Religion Act 1592
- Parliament of England
- Long title: An Act For the preventing and avoiding of such great inconveniencies and perils as might happen and grow by the wicked and dangerous practices of seditious sectaries and disloyal persons.
- Citation: 35 Eliz. 1. c. 1
- Territorial extent: England and Wales

Dates
- Royal assent: 10 April 1593
- Commencement: 18 February 1593
- Repealed: 9 August 1844

Other legislation
- Amended by: Continuance, etc. of Laws Act 1601; Continuance, etc. of Laws Act 1623; Continuance of Laws, etc. Act 1627;
- Repealed by: Roman Catholics Act 1844
- Relates to: Conventicle Act 1664; Popish Recusants Act 1592;

Status: Repealed

Text of statute as originally enacted

= Religion Act 1592 =

Act of the Parliament of England

The Religion Act 1592 or the Seditious Sectaries Act 1592 or the Act Against Puritans 1592 or the Conventicle Act 1593 (35 Eliz. 1. c. 1) was an act of the Parliament of England. The act imprisoned without bail those over the age of sixteen who failed to attend Church; persuaded others to do the same; denied Queen Elizabeth I's authority in religious matters; and who attended unlawful religious meetings. The act was cognisable in the Court of High Commission. If, after offending, they did not conform in the next three months, they would be exiled from England forever. The act fined those who harboured recusants £10 for every month hidden. The act stated that it would continue no longer than the end of the next session of Parliament. However, the act was still in effect in 1661, when John Bunyan was tried and convicted for disobedience to it.

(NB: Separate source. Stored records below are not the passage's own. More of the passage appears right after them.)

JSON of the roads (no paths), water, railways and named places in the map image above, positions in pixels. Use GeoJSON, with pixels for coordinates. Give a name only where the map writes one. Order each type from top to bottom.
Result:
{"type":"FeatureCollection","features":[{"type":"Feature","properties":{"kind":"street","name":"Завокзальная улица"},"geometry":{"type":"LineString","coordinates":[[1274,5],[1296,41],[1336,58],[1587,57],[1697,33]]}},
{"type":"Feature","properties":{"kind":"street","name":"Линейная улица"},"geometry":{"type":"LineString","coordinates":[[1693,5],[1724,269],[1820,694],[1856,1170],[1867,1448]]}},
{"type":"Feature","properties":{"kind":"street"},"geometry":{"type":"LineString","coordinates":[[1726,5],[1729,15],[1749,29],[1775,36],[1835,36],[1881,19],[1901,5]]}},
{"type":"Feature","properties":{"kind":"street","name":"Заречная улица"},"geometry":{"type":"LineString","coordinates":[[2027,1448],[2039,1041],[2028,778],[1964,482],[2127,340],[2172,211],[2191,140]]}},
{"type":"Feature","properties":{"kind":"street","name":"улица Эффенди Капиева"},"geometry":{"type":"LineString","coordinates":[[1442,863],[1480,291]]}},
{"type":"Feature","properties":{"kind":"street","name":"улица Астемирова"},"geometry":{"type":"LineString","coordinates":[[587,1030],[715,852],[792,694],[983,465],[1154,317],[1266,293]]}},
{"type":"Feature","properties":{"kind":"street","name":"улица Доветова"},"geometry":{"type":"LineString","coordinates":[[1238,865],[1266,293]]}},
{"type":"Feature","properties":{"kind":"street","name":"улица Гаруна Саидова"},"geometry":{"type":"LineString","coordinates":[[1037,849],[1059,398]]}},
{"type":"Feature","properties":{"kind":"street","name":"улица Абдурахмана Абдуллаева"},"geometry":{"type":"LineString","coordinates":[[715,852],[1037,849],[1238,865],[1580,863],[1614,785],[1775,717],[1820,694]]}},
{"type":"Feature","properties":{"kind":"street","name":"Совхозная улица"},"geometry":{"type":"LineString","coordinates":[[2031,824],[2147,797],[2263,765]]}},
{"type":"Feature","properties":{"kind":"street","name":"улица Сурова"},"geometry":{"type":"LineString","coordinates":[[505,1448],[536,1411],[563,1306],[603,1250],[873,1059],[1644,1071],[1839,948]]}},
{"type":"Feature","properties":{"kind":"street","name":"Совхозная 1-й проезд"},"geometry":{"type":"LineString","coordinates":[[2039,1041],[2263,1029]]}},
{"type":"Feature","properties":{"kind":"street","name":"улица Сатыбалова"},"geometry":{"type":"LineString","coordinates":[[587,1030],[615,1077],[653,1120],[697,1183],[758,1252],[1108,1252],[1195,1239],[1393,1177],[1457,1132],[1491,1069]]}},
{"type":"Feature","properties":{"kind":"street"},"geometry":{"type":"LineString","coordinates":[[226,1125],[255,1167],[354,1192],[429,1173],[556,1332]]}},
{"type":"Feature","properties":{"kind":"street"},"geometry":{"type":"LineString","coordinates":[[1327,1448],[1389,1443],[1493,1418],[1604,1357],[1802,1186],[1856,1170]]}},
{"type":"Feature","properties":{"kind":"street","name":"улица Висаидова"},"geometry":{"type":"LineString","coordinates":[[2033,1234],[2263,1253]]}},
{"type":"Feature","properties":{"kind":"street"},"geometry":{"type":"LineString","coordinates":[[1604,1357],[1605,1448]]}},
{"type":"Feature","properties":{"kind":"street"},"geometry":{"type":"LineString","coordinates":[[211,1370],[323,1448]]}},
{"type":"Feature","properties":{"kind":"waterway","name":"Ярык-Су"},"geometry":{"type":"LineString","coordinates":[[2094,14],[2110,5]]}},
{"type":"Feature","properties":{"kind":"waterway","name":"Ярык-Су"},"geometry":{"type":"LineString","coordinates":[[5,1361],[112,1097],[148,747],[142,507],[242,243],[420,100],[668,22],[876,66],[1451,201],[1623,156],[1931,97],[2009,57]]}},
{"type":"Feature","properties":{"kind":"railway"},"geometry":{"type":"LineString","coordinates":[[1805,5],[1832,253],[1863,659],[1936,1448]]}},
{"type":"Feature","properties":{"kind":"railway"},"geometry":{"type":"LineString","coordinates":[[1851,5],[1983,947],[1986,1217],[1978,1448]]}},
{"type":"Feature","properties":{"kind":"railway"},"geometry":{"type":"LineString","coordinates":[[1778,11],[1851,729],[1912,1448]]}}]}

== Subsequent developments ==
The act was continued until the end of the first session of the next session by the Continuance, etc. of Laws Act 1601 (43 Eliz. 1. c. 9), the Continuance, etc. of Laws Act 1623 (21 Jas. 1. c. 28) and the Continuance of Laws, etc. Act 1627 (3 Cha. 1 . c. 5).

Towards the end of 1680, during the Exclusion Crisis, Parliament passed a Bill for repealing the act. However, on the day of the proroguing of Parliament (10 January 1681), when the Bill ought to have been presented to Charles II to sign, he instructed the Clerk of the Crown to withdraw the Bill.

As late as 1683 the act was being used against a Quaker meeting in 'Gratious' Street (Gracechurch Street), London.

The whole act was repealed by section 1 of the Roman Catholics Act 1844 (7 & 8 Vict. c. 102).